Horses that belonged to the presidents often achieved fame in their own right. The public was interested in knowing what horses and what style of carriage the president had. Zachary Taylor’s horse from the Mexican War, Old Whitey, accompanied him to Washington and enjoyed a pampered retirement on the White House grounds. Ulysses S. Grant, well known for his interest in horses, visited the White House stables daily. Cincinnati, Jeff Davis, and Egypt were three of the horses that had served with him during the Civil War and also traveled to the capital with the president. Newspapers and magazines fueled the public’s fascination with the president’s horses and carriages. An article from an 1887 issue of the Magazine of American History detailed the equestrian interests of the presidents and passed judgment on their abilities as horsemen. In 1902 Theodore Roosevelt and his horse Bleistein were featured in a full-page spread in the Washington Times, with photographs of the president and the jumper fearlessly going over a course at Chevy Chase.

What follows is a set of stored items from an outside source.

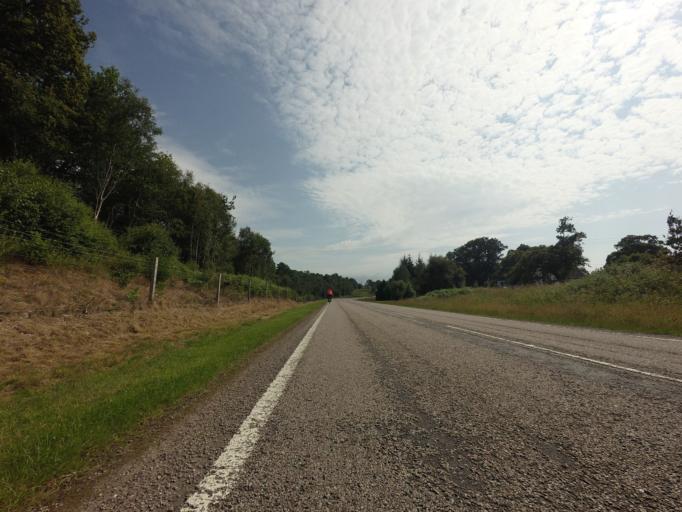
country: GB
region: Scotland
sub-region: Highland
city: Evanton
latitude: 57.9291
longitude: -4.4010
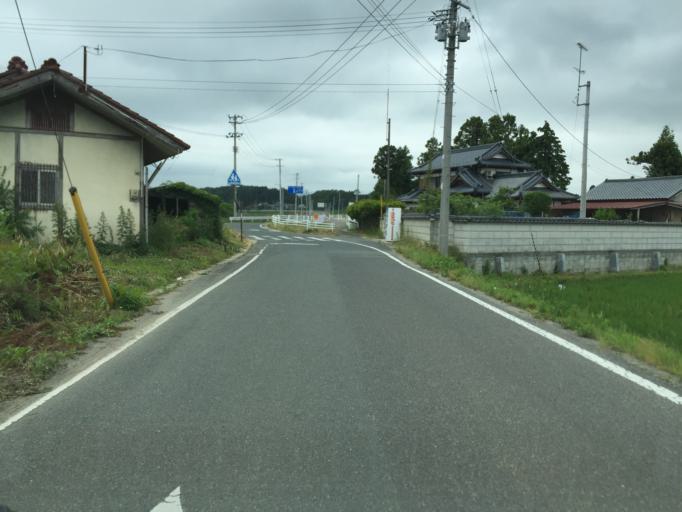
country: JP
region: Miyagi
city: Marumori
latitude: 37.7326
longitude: 140.9287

Some of the earlier presidents were interested in horses for sport. George Washington, an avid foxhunter and a founding member of the Alexandria Jockey Club, was admired for his horsemanship. Thomas Jefferson also frequently attended horse races at the National Race Course, which was established at the new capital even before the White House was completed. Andrew Jackson was passionately involved in horse racing and even kept some racehorses at the White House stables for a time. 

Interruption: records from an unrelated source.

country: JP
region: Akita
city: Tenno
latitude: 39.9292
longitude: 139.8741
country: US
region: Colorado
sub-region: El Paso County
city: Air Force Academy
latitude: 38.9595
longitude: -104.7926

Later presidents were more interested in pleasure riding. Theodore Roosevelt and his family frequently went out riding together. William Howard Taft was the first president to make the transition to automobiles, although he and many presidents after him kept horses for exercise. It was common for residents of Washington, D.C., to see the president riding down the street. Even after the White House stables were demolished, Warren G. Harding and Calvin Coolidge took up horseback riding in an effort to escape the pressures of the Oval Office. While John Kennedy was in office, a temporary stable was erected on the South Lawn for Macaroni, a pony given to his children by Lyndon Johnson. Most recently, Ronald Reagan and First Lady Nancy Reagan enjoyed horseback riding at their ranch in California.